Here is a little bit of Rutland history for your enjoyment until we get another installment of the Rooster Crows.
THE DRAY LINE
In the grey dawn, Oscar Hoflen climbed to the spring seat atop his dray wagon and ordered his team of large draft horses to “Giddap”. The two Percherons, Pride and Bess, easily pulled the heavily loaded wagon away from the freight house door on the north side of the Rutland Depot. Oscar swung his team and wagon south on Main Street to begin delivering the freight which had arrived during the night to the businesses in town. Most mornings several loads awaited the dray man when he slid open the freight house door. When the freight had been delivered there would be coal to haul. It was hard work, but good horses and a strong back would see the job through. 1924 was the height of the railroad age, but it still took men and horses to move the goods to and from the rails.
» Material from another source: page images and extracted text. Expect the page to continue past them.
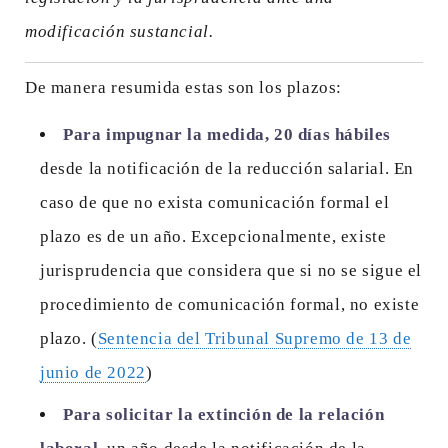
modificación sustancial.
De manera resumida estas son los plazos:
Para impugnar la medida, 20 días hábiles
desde la notificación de la reducción salarial. En
caso de que no exista comunicación formal el
plazo es de un año. Excepcionalmente, existe
jurisprudencia que considera que si no se sigue el
procedimiento de comunicación formal, no existe
plazo. (
Sentencia del Tribunal Supremo de 13 de
junio de 2022
)
Para solicitar la extinción de la relación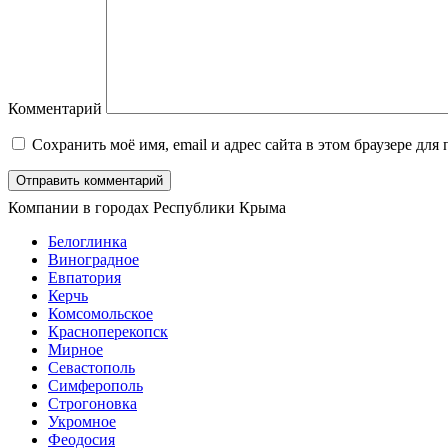
Комментарий
Сохранить моё имя, email и адрес сайта в этом браузере д
Компании в городах Республики Крыма
Белоглинка
Виноградное
Евпатория
Керчь
Комсомольское
Красноперекопск
Мирное
Севастополь
Симферополь
Строгоновка
Укромное
Феодосия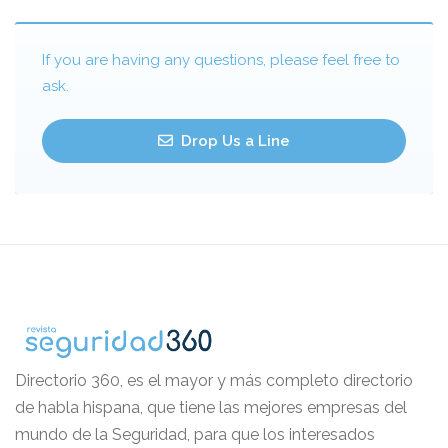
If you are having any questions, please feel free to
ask.
Drop Us a Line
Directorio 360, es el mayor y más completo directorio
de habla hispana, que tiene las mejores empresas del
mundo de la Seguridad, para que los interesados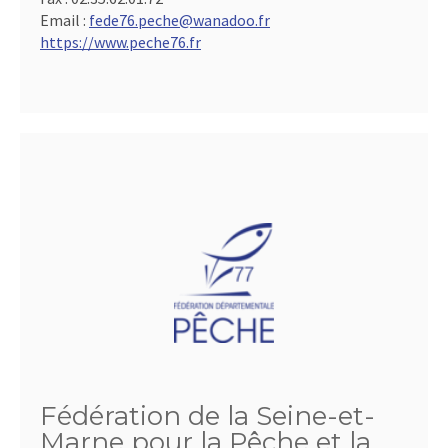
Email :
fede76.peche@wanadoo.fr
https://www.peche76.fr
Fédération de la Seine-et-
Marne pour la Pêche et la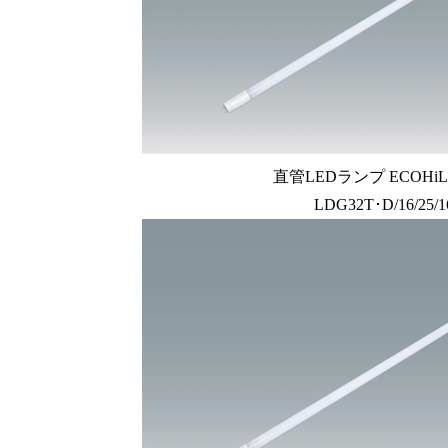
直管LEDランプ ECOHiLU
LDG32T･D/16/25/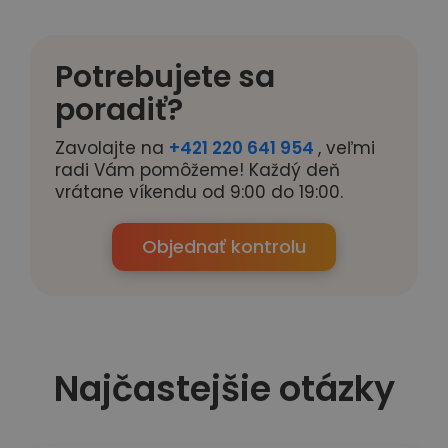
Potrebujete sa
poradiť?
Zavolajte na
+421 220 641 954
, veľmi
radi Vám pomôžeme! Každý deň
vrátane víkendu od 9:00 do 19:00.
Objednať kontrolu
Najčastejšie otázky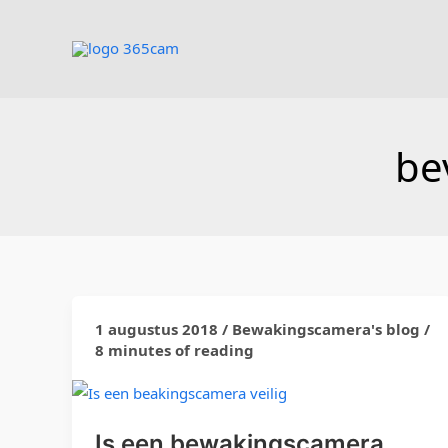
Ga
naar
de
inhoud
be
1 augustus 2018
/
Bewakingscamera's blog
/
Is
8 minutes of reading
een
bewakingscamera
veilig
?
Is een bewakingscamera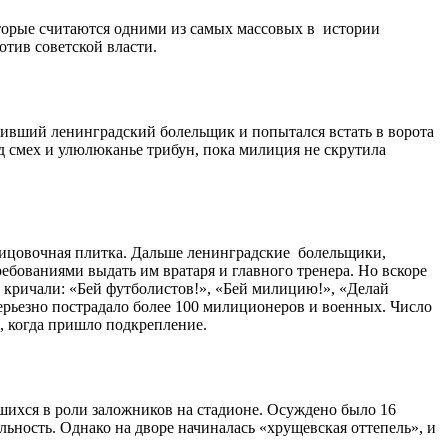
оторые считаются одними из самых массовых в истории
отив советской власти.
выпивший ленинградский болельщик и попытался встать в ворота
од смех и улюлюканье трибун, пока милиция не скрутила
облицовочная плитка. Дальше ленинградские болельщики,
ебованиями выдать им вратаря и главного тренера. Но вскоре
 кричали: «Бей футболистов!», «Бей милицию!», «Делай
серьезно пострадало более 100 милиционеров и военных. Число
, когда пришло подкрепление.
вшихся в роли заложников на стадионе. Осуждено было 16
ьность. Однако на дворе начиналась «хрущевская оттепель», и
The dray line was a business separate from the railroad. The dray line operator, called the drayman, contracted with local businesses to haul their freight to and from the depot for a fee. Otto Anderson, who had come to Rutland from Norway in 1901, operated the dray line during the early years of the century. Later, Irving Preble and his brother owned the business. Oscar Hoflen recalls that his brother, George, purchased the dray business in Rutland from Lars Holen shortly after World War I. George operated a line for a while and hired Oscar to assist him. In 1924 George purchased the Rutland Meat Market and sold the dray line to Oscar. For $1,800.00 Oscar purchased three wagons, three teams, three teams sets of harness and one Model “T” truck.
In those days the freight trains came through Rutland at night. The Westbound freight arrived about 10PM and the eastbound freight arrived about 2AM. Goods destined for Rutland would be transferred from the boxcars to freight wagons and pulled into the freight house where they would await the drayman. The drayman would begin delivering by 5 or 6 AM so the freight could be at the business places by opening time. Everything from whiskey to watermelons and panties to pianos came in on the train so there was a lot of freight to move. The businesses paid the drayman every week based on the weight of the freight which he had hauled for them.
Another job of the drayman was to deliver coal. Most homes were heated by coal then. Coal was handled by both the lumberyard and the elevator. The elevator sold most. The delivery charge for coal was $1.00 per ton.